The exchange eligibility rules also set residency standards for participation in an exchange program in an individual’s “service area.” Under the proposed rule, individuals will be eligible to participate in the exchange that covers the service area where they reside, intend to reside, or where the primary taxpayer resides (in the case of a spouse or a dependent). The proposed rules also outline the procedure for the acceptance of applications by the exchange, standards for making eligibility determinations and notifying individuals, and the process for providing advance payments of premium tax credits to eligible exchange participants. Under the regulations, the exchange will be responsible for notifying individuals of their eligibility status, and, in addition, will notify state Medicaid or CHIP programs regarding eligibility and enrollment in those programs. If an individual is determined to be eligible to receive premium tax credits or cost-sharing reductions because his or her employer’s coverage is not affordable or does not have minimum value (as determined under section 1513 of PPACA), the exchange will notify the employer. The preamble to the HHS regulations indicates that future guidance will include additional information on the content of this notice. Presumably that guidance will clarify how a determination of affordability of employer coverage by an exchange based on an individual's household income is to be coordinated with an employer's determination based on the employee's W-2 wages. The proposed rules also provide for processes that will require exchanges to provide annual verification of information needed to determine eligibility for premium tax credits and cost-sharing reductions (i.e., citizenship status, income, eligibility for employer coverage, etc.), and standards for sharing and coordinating this information with state Medicaid, CHIP and Pre-Existing Conditions Insurance Programs.

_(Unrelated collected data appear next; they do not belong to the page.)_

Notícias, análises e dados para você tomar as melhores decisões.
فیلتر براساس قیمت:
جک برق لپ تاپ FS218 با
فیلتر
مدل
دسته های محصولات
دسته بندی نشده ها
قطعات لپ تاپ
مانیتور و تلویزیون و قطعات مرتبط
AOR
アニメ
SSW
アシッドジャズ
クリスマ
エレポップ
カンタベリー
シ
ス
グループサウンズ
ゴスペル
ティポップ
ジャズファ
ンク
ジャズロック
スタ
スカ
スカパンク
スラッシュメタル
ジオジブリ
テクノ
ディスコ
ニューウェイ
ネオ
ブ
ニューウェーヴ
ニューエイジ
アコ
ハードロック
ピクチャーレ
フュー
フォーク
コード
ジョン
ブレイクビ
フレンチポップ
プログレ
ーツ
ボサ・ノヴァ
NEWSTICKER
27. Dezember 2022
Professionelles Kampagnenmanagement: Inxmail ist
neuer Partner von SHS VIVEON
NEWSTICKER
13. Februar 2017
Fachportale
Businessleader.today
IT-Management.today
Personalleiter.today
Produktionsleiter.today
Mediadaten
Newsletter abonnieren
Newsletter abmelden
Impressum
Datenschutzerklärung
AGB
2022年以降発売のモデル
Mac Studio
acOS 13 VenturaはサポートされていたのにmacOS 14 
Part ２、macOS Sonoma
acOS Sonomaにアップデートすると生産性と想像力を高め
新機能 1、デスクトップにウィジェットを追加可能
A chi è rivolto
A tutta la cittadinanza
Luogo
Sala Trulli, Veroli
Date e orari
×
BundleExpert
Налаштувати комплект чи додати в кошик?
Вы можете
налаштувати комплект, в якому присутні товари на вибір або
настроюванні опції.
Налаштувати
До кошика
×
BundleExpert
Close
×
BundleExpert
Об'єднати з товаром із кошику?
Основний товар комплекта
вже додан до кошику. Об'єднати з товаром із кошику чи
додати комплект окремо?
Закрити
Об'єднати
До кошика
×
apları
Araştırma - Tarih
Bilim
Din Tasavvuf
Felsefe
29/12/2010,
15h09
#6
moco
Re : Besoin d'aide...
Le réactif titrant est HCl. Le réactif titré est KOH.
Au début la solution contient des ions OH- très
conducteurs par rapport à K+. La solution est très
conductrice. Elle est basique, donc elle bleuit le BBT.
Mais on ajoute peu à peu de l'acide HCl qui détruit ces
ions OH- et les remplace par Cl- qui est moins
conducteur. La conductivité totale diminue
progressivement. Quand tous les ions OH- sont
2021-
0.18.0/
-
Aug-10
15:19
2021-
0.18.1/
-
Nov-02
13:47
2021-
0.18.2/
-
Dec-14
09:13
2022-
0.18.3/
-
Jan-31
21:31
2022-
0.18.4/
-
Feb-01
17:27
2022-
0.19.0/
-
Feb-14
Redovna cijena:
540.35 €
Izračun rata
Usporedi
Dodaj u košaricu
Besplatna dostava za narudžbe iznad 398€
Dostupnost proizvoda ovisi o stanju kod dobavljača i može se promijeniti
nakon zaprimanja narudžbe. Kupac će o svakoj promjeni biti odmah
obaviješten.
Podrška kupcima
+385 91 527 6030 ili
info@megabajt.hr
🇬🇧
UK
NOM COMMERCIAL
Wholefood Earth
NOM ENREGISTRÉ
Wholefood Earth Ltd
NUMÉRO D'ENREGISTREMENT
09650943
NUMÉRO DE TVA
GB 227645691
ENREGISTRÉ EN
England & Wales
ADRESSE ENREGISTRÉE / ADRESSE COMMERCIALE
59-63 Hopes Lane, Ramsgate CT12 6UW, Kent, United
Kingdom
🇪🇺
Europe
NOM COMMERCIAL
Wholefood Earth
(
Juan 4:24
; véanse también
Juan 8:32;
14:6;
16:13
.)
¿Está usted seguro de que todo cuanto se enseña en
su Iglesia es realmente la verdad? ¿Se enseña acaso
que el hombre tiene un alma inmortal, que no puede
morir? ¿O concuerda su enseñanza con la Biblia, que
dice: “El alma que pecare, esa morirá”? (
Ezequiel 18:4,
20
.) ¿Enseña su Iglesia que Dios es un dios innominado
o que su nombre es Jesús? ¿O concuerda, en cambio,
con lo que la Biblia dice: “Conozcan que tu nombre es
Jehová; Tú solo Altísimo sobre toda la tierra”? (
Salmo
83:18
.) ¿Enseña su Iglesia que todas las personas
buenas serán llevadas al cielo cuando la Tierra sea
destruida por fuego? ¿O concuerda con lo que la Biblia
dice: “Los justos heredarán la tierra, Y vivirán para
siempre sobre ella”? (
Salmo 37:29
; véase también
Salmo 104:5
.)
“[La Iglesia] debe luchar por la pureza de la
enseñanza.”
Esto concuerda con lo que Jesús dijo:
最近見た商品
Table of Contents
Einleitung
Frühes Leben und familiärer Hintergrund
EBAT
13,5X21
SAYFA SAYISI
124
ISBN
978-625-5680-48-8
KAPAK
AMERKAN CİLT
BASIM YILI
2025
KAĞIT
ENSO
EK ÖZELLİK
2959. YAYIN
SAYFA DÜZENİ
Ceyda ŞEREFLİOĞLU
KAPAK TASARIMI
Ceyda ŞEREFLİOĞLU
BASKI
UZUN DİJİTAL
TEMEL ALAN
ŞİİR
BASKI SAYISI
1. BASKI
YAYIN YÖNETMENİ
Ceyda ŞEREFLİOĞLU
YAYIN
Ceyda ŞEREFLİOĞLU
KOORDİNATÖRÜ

Finally, the regulations also propose standards for small employer participation in SHOP, including a provision that will allow employers that initially qualify for the program to continue to participate if the number of employees surpasses the 100-employee limit, provided the employer continues to meet other SHOP eligibility criteria. In addition, the proposed regulations include rules on certain notice and reporting requirements applicable to SHOP employers.
Comments on the proposed rules are due by October 31, 2011. Once finalized, the rules will be effective on January 1, 2014, the effective date for the exchanges.